Gory gameplay that isn’t for the faint of heart
As I mentioned before, this section of the review deals with themes some may find disturbing. I advise you to skip this section if you struggle to approach these topics.
It’s general knowledge that Sony censored Martha is Dead on PlayStation, and while this has created a whole discourse around the censorship of games, I’m not going to discuss that here (but don’t worry, it’s coming). Instead, I’m going to assume that you accept that this game allows you to disfigure bodies and partake in dramatic recreations of domestic abuse and self-harm.
Is any of this necessary? The answer is yes; yes it is. Martha is Dead is marketed as a ‘psychological thriller,’ and that’s exactly what it is. Throughout your journey and Giulia’s descent into madness, you encounter horrors both fantastical and entirely real – with the latter serving as a stark reminder of the brutality and pointless loss of life associated with war. It’s an uncomfortable experience, but it’s never gratuitous.
And you can’t say you weren’t warned, because you are. Right from the get-go a series of messages will pop up explaining the nature of the game’s content, as well as providing a link to a suicide hotline. Certain scenes can be skipped in order to avoid upset, too.
Aside from the darker aspects of the gameplay, LKA’s universe is packed to bursting with lore. There’s so much to interact with so that we can learn more about this seemingly happy family. The photo-taking aspect is fun and provides a throwback to the techniques of old, with each step in the process described in detail for avid historians – something that also pops up when using the telephone or telegraph machine.
Additionally, around two-thirds of the way through the story the puppet theater comes into play, a traditional toy with wooden and porcelain dolls which Giulia controls to tell the player about her heartbreaking childhood. Despite being a child’s plaything, the puppet theater is perhaps the creepiest part of the entire game, as we learn about Giulia’s suffering at the hands of her mother through a medium that’s supposed to be upbeat and happy. The polarization of a children’s game versus abuse that only an adult can fully comprehend sends a shiver down your spine – and in many ways, it’s by far more chilling than the violent content.

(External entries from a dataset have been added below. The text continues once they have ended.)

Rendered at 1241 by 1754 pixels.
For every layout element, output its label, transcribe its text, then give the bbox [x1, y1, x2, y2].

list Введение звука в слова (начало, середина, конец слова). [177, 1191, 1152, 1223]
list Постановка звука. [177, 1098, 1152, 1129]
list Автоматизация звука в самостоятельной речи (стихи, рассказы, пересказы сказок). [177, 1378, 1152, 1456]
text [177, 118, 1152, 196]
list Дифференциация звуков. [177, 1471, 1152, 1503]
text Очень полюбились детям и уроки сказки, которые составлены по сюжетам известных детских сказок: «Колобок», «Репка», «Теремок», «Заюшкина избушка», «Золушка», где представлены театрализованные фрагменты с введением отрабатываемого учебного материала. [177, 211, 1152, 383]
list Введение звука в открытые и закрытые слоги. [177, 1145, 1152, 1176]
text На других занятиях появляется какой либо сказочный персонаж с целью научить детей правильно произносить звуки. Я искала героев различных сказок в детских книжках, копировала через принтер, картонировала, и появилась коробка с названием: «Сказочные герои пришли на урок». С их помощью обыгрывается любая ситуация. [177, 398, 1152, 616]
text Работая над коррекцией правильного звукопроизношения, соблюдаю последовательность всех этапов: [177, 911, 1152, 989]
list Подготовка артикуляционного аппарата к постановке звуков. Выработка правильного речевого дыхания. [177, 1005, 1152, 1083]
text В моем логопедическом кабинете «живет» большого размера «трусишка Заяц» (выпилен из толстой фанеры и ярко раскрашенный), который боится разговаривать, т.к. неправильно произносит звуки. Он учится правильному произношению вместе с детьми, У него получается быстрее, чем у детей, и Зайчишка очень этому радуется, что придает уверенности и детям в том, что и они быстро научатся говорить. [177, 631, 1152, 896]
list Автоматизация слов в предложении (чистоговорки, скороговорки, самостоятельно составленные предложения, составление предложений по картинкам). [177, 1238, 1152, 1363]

In all my years studying historical video games, Martha is Dead has to be one of my absolute favorites, and its message grows ever more pertinent with each passing day.
By immersing the player into this woeful world, LKA has created a beautiful, contemporary work of visual art that is a must for casual players and learned historians alike.
Characterized by innovative storytelling and a determination to push the boundaries, the game is not for the faint of heart. Beautifully animated and contemporary in its chaos, it taps into the darkest parts of the human soul in a way that hits hard but entices the player to keep coming back for more – even if you know you really, really shouldn’t.